↓

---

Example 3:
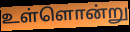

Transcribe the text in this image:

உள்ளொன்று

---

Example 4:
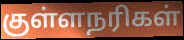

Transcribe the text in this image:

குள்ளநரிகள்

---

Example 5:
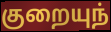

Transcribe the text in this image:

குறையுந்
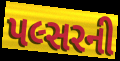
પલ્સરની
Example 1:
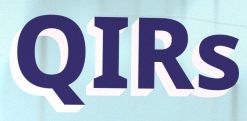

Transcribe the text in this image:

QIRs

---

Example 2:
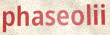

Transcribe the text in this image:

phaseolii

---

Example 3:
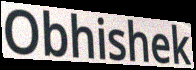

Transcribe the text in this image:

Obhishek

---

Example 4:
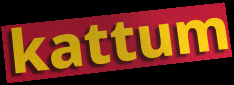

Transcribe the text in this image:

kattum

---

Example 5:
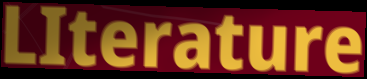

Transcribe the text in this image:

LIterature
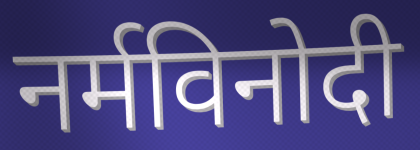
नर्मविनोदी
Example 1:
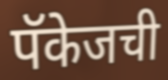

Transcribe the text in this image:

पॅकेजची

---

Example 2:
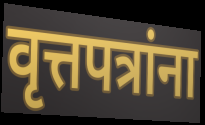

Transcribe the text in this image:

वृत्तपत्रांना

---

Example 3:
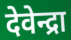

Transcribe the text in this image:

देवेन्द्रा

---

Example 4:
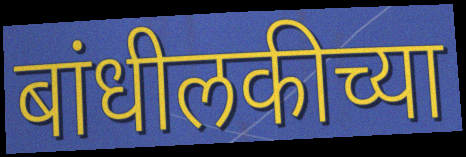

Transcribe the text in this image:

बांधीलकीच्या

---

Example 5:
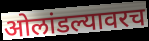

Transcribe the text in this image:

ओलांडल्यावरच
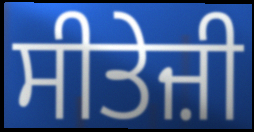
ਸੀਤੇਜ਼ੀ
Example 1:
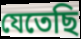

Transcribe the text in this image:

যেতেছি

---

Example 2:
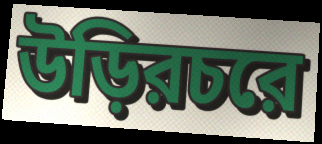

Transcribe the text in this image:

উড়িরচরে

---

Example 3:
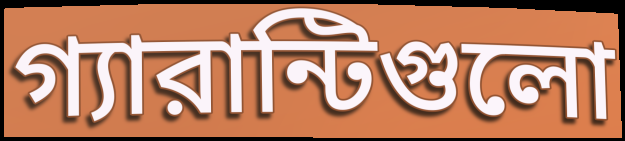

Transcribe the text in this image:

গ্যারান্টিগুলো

↑

Your task is to reproduce all of the material exactly. The pictures stay out.

---

Example 3:

Transcribe the text in this image:

உள்ளொன்று

---

Example 4:

Transcribe the text in this image:

குள்ளநரிகள்

---

Example 5:

Transcribe the text in this image:

குறையுந்
પલ્સરની
Example 1:

Transcribe the text in this image:

QIRs

---

Example 2:

Transcribe the text in this image:

phaseolii

---

Example 3:

Transcribe the text in this image:

Obhishek

---

Example 4:

Transcribe the text in this image:

kattum

---

Example 5:

Transcribe the text in this image:

LIterature
नर्मविनोदी
Example 1:

Transcribe the text in this image:

पॅकेजची

---

Example 2:

Transcribe the text in this image:

वृत्तपत्रांना

---

Example 3:

Transcribe the text in this image:

देवेन्द्रा

---

Example 4:

Transcribe the text in this image:

बांधीलकीच्या

---

Example 5:

Transcribe the text in this image:

ओलांडल्यावरच
ਸੀਤੇਜ਼ੀ
Example 1:

Transcribe the text in this image:

যেতেছি

---

Example 2:

Transcribe the text in this image:

উড়িরচরে

---

Example 3:

Transcribe the text in this image:

গ্যারান্টিগুলো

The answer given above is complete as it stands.